One important misconception people often have is that proper diet and healthy lifestyle, alone, can prevent or cure disease. Unfortunately, this is not true. However, there are several voluntary things that you can do to decrease your risk of getting certain diseases.

Many people are interested in doing something positive for their wellness, but they are not sure what to do. Cholesterol, polyunsaturated fatty acids, saturated fat, triglycerides, lecithin, fish oils...what do all these things mean? Which ones should you avoid? Which ones should you eat? There are a few simple rules that can make an important impact on your wellness. First of all, if you are overweight, it makes little sense to worry about taking fish oil supplements, vitamins, minerals, eating certain types of need to get back down to a reasonable body weight! I can't remember the number of times I have been asked by 50-60 year old, overweight men and women whether a certain nutritional supplement or food will decrease their risk of heart disease. The answer is clear; losing weight is much more important than any other factors.

Secondly, have your blood cholesterol measured. We want you to know your blood cholesterol value like you know your phone number. The higher your blood cholesterol value, the greater your risk for heart disease and stroke. For people over 25, we usually aim for a value of 200 (mg/dl) or lower. There is some evidence that lowering your blood cholesterol even below this value (to 180) might help reverse fat buildups already present on your arteries.

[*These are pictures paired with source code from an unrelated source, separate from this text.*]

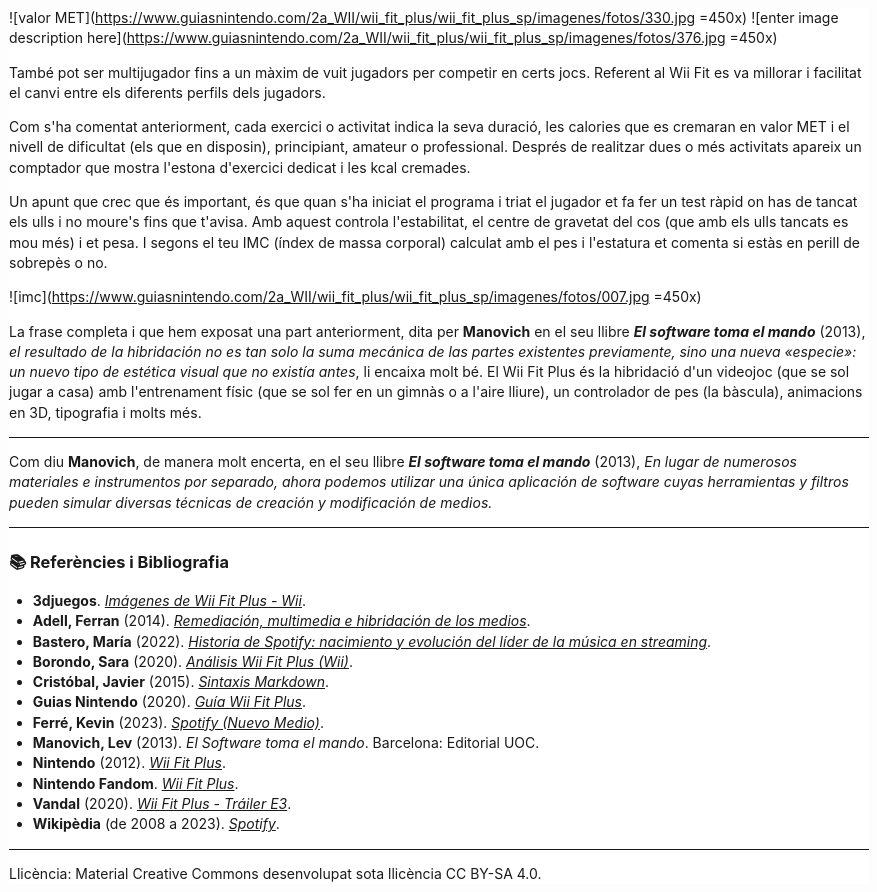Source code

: ![valor MET](https://www.guiasnintendo.com/2a_WII/wii_fit_plus/wii_fit_plus_sp/imagenes/fotos/330.jpg =450x) ![enter image description here](https://www.guiasnintendo.com/2a_WII/wii_fit_plus/wii_fit_plus_sp/imagenes/fotos/376.jpg =450x)

També pot ser multijugador fins a un màxim de vuit jugadors per competir en certs jocs. Referent al Wii Fit es va millorar i facilitat el canvi entre els diferents perfils dels jugadors.

Com s'ha comentat anteriorment, cada exercici o activitat indica la seva duració, les calories que es cremaran en valor MET i el nivell de dificultat (els que en disposin), principiant, amateur o professional. Després de realitzar dues o més activitats apareix un comptador que mostra l'estona d'exercici dedicat i les kcal cremades.

Un apunt que crec que és important, és que quan s'ha iniciat el programa i triat el jugador et fa fer un test ràpid on has de tancat els ulls i no moure's fins que t'avisa. Amb aquest controla l'estabilitat, el centre de gravetat del cos (que amb els ulls tancats es mou més) i et pesa. I segons el teu IMC (índex de massa corporal) calculat amb el pes i l'estatura et comenta si estàs en perill de sobrepès o no.

![imc](https://www.guiasnintendo.com/2a_WII/wii_fit_plus/wii_fit_plus_sp/imagenes/fotos/007.jpg =450x)

La frase completa i que hem exposat una part anteriorment, dita per **Manovich** en el seu llibre ***El software toma el mando*** (2013), *el resultado de la hibridación no es tan solo la suma mecánica de las partes existentes previamente, sino una nueva «especie»: un nuevo tipo de estética visual que no existía antes*, li encaixa molt bé. El Wii Fit Plus és la hibridació d'un videojoc (que se sol jugar a casa) amb l'entrenament físic (que se sol fer en un gimnàs o a l'aire lliure), un controlador de pes (la bàscula), animacions en 3D, tipografia i molts més.

<iframe src="https://www.dailymotion.com/embed/video/x74dx73" width="100%" height="500px" allowfullscreen title="Dailymotion Video Player"> </iframe>

---
Com diu **Manovich**, de manera molt encerta, en el seu llibre ***El software toma el mando*** (2013), *En lugar de numerosos materiales e instrumentos por separado,
ahora podemos utilizar una única aplicación de software cuyas
herramientas y filtros pueden simular diversas técnicas de creación y
modificación de medios.*

---

### :books: Referències i Bibliografia

-   **3djuegos**. [*Imágenes de Wii Fit Plus - Wii*](https://www.3djuegos.com/juegos/wii-fit-plus/imagenes/).
-   **Adell, Ferran** (2014). [*Remediación, multimedia e hibridación de los medios*](http://multimedia.uoc.edu/blogs/fem/es/remediacio-multimedia-i-hibridacio-dels-mitjans/).
-    **Bastero, María** (2022). [*Historia de Spotify: nacimiento y evolución del líder de la música en streaming*](https://marketing4ecommerce.net/historia-de-spotify-del-lider-de-la-musica-en-streaming/).
-   **Borondo, Sara** (2020). [*Análisis Wii Fit Plus (Wii)*](https://vandal.elespanol.com/analisis/wii/wii-fit-plus/10812#p-43).
-    **Cristóbal, Javier** (2015). [*Sintaxis Markdown*](https://markdown.es/sintaxis-markdown/).
-   **Guias Nintendo** (2020). [*Guía Wii Fit Plus*](https://www.guiasnintendo.com/2a_WII/wii_fit_plus/wii_fit_plus_sp/welcome.html).
-   **Ferré, Kevin** (2023). [*Spotify (Nuevo Medio)*](https://scratch.mit.edu/projects/838006139).
-   **Manovich, Lev** (2013).  *El Software toma el mando*. Barcelona: Editorial UOC.
-   **Nintendo** (2012). [*Wii Fit Plus*](https://www.nintendo.es/Juegos/Wii/Wii-Fit-Plus-283905.html#Informaci_n).
-    **Nintendo Fandom**. [*Wii Fit Plus*](https://nintendo.fandom.com/es/wiki/Wii_Fit_Plus).
-   **Vandal** (2020). [*Wii Fit Plus - Tráiler E3*](https://www.dailymotion.com/video/x74dx73).
-   **Wikipèdia** (de 2008 a 2023). [*Spotify*](https://es.wikipedia.org/wiki/Spotify).

---
Llicència: Material Creative Commons desenvolupat sota llicència CC BY-SA 4.0.
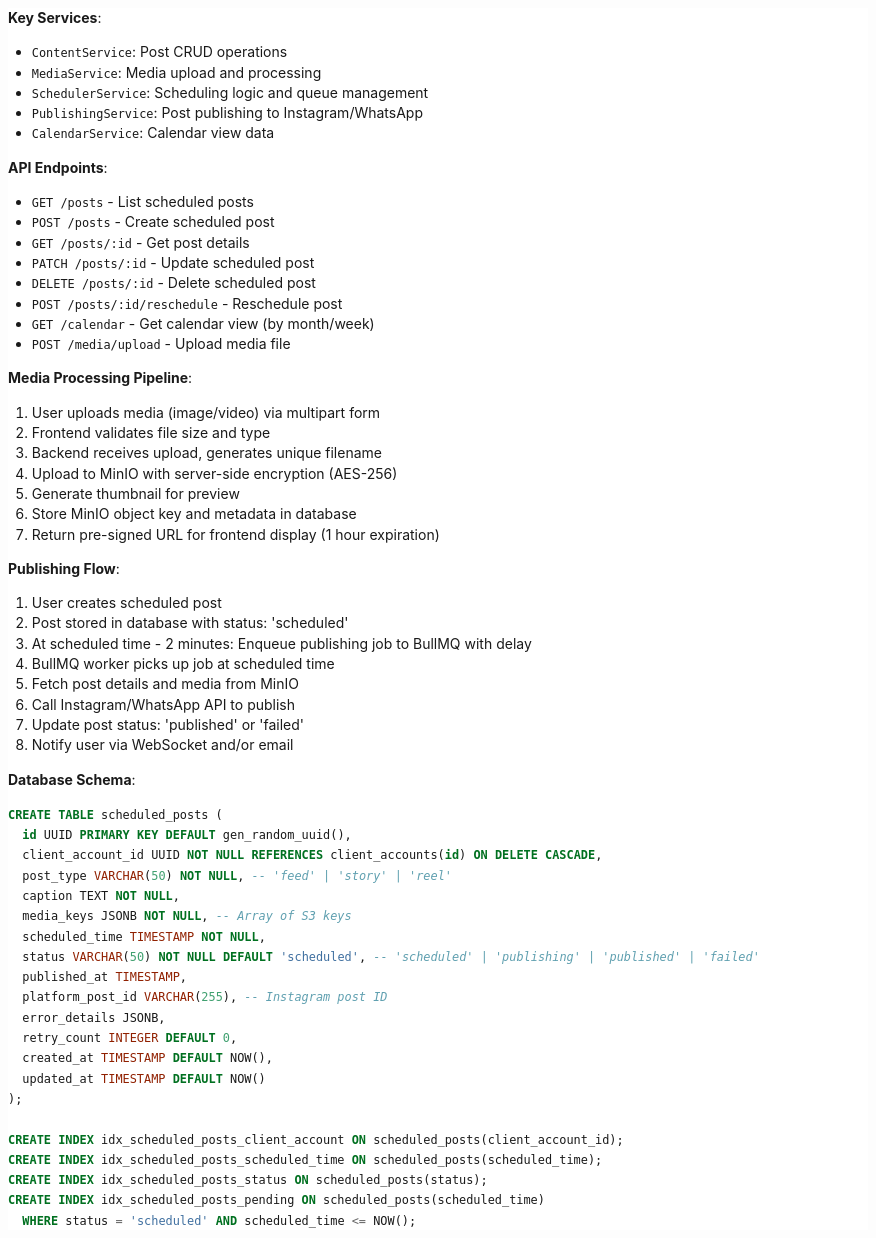 **Key Services**:
- `ContentService`: Post CRUD operations
- `MediaService`: Media upload and processing
- `SchedulerService`: Scheduling logic and queue management
- `PublishingService`: Post publishing to Instagram/WhatsApp
- `CalendarService`: Calendar view data

**API Endpoints**:
- `GET /posts` - List scheduled posts
- `POST /posts` - Create scheduled post
- `GET /posts/:id` - Get post details
- `PATCH /posts/:id` - Update scheduled post
- `DELETE /posts/:id` - Delete scheduled post
- `POST /posts/:id/reschedule` - Reschedule post
- `GET /calendar` - Get calendar view (by month/week)
- `POST /media/upload` - Upload media file

**Media Processing Pipeline**:
1. User uploads media (image/video) via multipart form
2. Frontend validates file size and type
3. Backend receives upload, generates unique filename
4. Upload to MinIO with server-side encryption (AES-256)
5. Generate thumbnail for preview
6. Store MinIO object key and metadata in database
7. Return pre-signed URL for frontend display (1 hour expiration)

**Publishing Flow**:
1. User creates scheduled post
2. Post stored in database with status: 'scheduled'
3. At scheduled time - 2 minutes: Enqueue publishing job to BullMQ with delay
4. BullMQ worker picks up job at scheduled time
5. Fetch post details and media from MinIO
6. Call Instagram/WhatsApp API to publish
7. Update post status: 'published' or 'failed'
8. Notify user via WebSocket and/or email

**Database Schema**:
```sql
CREATE TABLE scheduled_posts (
  id UUID PRIMARY KEY DEFAULT gen_random_uuid(),
  client_account_id UUID NOT NULL REFERENCES client_accounts(id) ON DELETE CASCADE,
  post_type VARCHAR(50) NOT NULL, -- 'feed' | 'story' | 'reel'
  caption TEXT NOT NULL,
  media_keys JSONB NOT NULL, -- Array of S3 keys
  scheduled_time TIMESTAMP NOT NULL,
  status VARCHAR(50) NOT NULL DEFAULT 'scheduled', -- 'scheduled' | 'publishing' | 'published' | 'failed'
  published_at TIMESTAMP,
  platform_post_id VARCHAR(255), -- Instagram post ID
  error_details JSONB,
  retry_count INTEGER DEFAULT 0,
  created_at TIMESTAMP DEFAULT NOW(),
  updated_at TIMESTAMP DEFAULT NOW()
);

CREATE INDEX idx_scheduled_posts_client_account ON scheduled_posts(client_account_id);
CREATE INDEX idx_scheduled_posts_scheduled_time ON scheduled_posts(scheduled_time);
CREATE INDEX idx_scheduled_posts_status ON scheduled_posts(status);
CREATE INDEX idx_scheduled_posts_pending ON scheduled_posts(scheduled_time)
  WHERE status = 'scheduled' AND scheduled_time <= NOW();
```
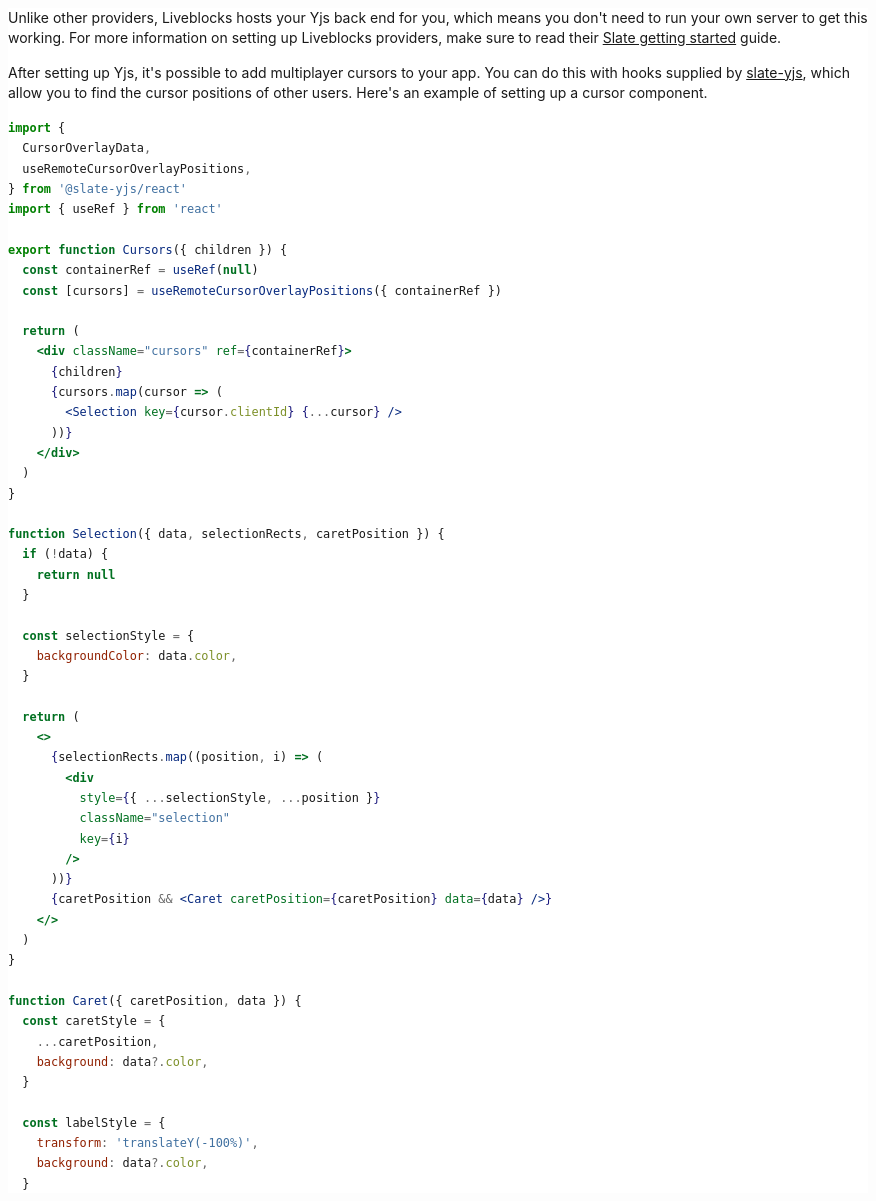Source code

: Unlike other providers, Liveblocks hosts your Yjs back end for you, which means you don't need to run your own server
to get this working. For more information on setting up Liveblocks providers, make sure to read
their [Slate getting started](https://liveblocks.io/docs/get-started/yjs-slate-react) guide.

After setting up Yjs, it's possible to add multiplayer cursors to your app. You can do this with hooks supplied by
[slate-yjs](), which allow you to find the cursor positions of other users. Here's an example of setting up a cursor
component.

```jsx
import {
  CursorOverlayData,
  useRemoteCursorOverlayPositions,
} from '@slate-yjs/react'
import { useRef } from 'react'

export function Cursors({ children }) {
  const containerRef = useRef(null)
  const [cursors] = useRemoteCursorOverlayPositions({ containerRef })

  return (
    <div className="cursors" ref={containerRef}>
      {children}
      {cursors.map(cursor => (
        <Selection key={cursor.clientId} {...cursor} />
      ))}
    </div>
  )
}

function Selection({ data, selectionRects, caretPosition }) {
  if (!data) {
    return null
  }

  const selectionStyle = {
    backgroundColor: data.color,
  }

  return (
    <>
      {selectionRects.map((position, i) => (
        <div
          style={{ ...selectionStyle, ...position }}
          className="selection"
          key={i}
        />
      ))}
      {caretPosition && <Caret caretPosition={caretPosition} data={data} />}
    </>
  )
}

function Caret({ caretPosition, data }) {
  const caretStyle = {
    ...caretPosition,
    background: data?.color,
  }

  const labelStyle = {
    transform: 'translateY(-100%)',
    background: data?.color,
  }
```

Third, watch the amount of animal fat and fried foods you are eating. No nutritionist will tell you not to eat red meat. We just want you to cut down on the amount of red meat in your diet and use lean cuts of meat that are lower in cholesterol. In addition, we want you to eat more chicken and fish and use vegetable oils that are high in unsaturated fat. Don't be fooled into thinking that any vegetable product is safe just because it is free of cholesterol. You need to read the label. Some vegetable products are even more saturated than animal meats, particularly if the word hydrogenated, partially hydrogenated, palm kernel oil, palm oil or coconut oil appear on the label. A good rule of thumb is to read product labels and to use products with the least amount of saturated fat in them. And drink milk, but make sure it is low-fat milk.

Fourth, know your family history. Know what diseases run in your family. What did your parents, grandparents, aunts and uncles die of? Knowing the diseases that run in your family and passing this information on to your children is very important.

Fifth, don't smoke. Smoking not only causes lung cancer, but also is a risk factor in heart disease, stroke and many respiratory diseases. It is particularly important not to smoke if you have other risk factors for any of these diseases.

So, have your blood cholesterol measured. Find out whether that time bomb is ticking away in YOU!